The Twinkies Comeback: is nostalgia enough?

This July, prepare for the "sweetest comeback in the history of ever." Same yellow cake, same creamy filling, same price even. But can fond memories alone prompt a rush of buying?

Remember when Hostess Brands filed for bankruptcy in 2012? Think back farther: remember your first cream-filled, spongy cake? I do. It was a Ding Dong at a lakeside picnic in Los Angeles.

On July 15, the rescued snack company will relaunch Ding Dongs, Twinkies, Ho Hos, and several others -- and it hopes that fond memories will prompt a rush of buying, Bloomberg Businessweek reports.

Shelves across the country will be restocked with the same yellow, cream-filled cakes. (Even the price, $3.99 for a box of 10, will be the same.) The biggest change for now is a new tag line for the entire Hostess line: “The Sweetest Comeback in the History of Ever.”
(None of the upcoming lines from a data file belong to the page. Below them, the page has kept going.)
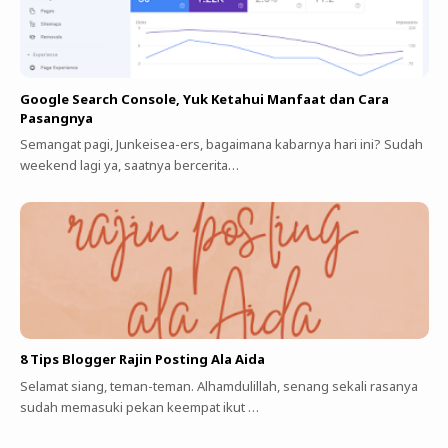
Google Search Console, Yuk Ketahui Manfaat dan Cara
Pasangnya
Semangat pagi, Junkeisea-ers, bagaimana kabarnya hari ini? Sudah
weekend lagi ya, saatnya bercerita…
8 Tips Blogger Rajin Posting Ala Aida
Selamat siang, teman-teman. Alhamdulillah, senang sekali rasanya
sudah memasuki pekan keempat ikut …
Over 400,000 people have thumbs-upped the site on Facebook, among them many of the consumers who swarmed into stores to stock up when a Twinkie extinction was feared, Los Angeles Times reports. Here's the countdown.
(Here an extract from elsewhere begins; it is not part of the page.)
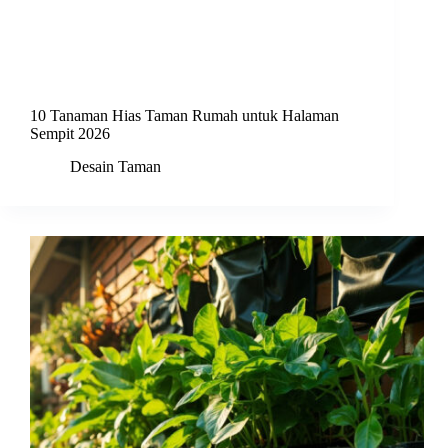
10 Tanaman Hias Taman Rumah untuk Halaman
Sempit 2026
Desain Taman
These snacks are indeed iconic, though the decision to leave them largely unchanged is interesting for a company that has been criticized for failing to innovate as other classic brands such as Clorox and Campbell Soup have successfully evolved.

"America wanted Hostess back -- they wanted the original,” said Daren Metropoulos of C. Dean Metropoulous & Co., which along with Apollo Global Management, picked up several Hostess names this spring for $410 million. “A comeback by any other name could never be as sweet."
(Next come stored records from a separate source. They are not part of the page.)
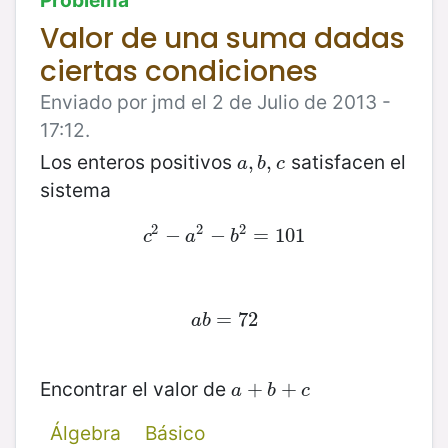
Valor de una suma dadas
ciertas condiciones
Enviado por jmd el 2 de Julio de 2013 -
17:12.
Los enteros positivos
satisfacen el
a
,
,
b
,
,
c
a
b
c
sistema
2
2
2
c
−
2
−
a
2
−
−
b
2
=
=
101
101
c
a
b
a
b
=
=
72
72
a
b
Encontrar el valor de
a
+
+
b
+
c
+
a
b
c
Álgebra
Básico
He adds: “Innovation... will be a key part of our strategy moving forward.” They’ll be looking to expand their product line in ways that'll “keep it fresh, relevant, and in-line with evolving consumer preferences.”

As for Twinkies’ marketing and rebranding, Rich Seban of Hostess Brands said that the company has “a once-in-a-lifetime opportunity to leverage the firm’s inherent nostalgia and, at the same time, return to shelves with a new attitude that’s bolder and even more relevant to today’s consumers.”

He also said there are many trendy health attributes the company could tap into, such as gluten-free, added fiber, low sugar, and low sodium.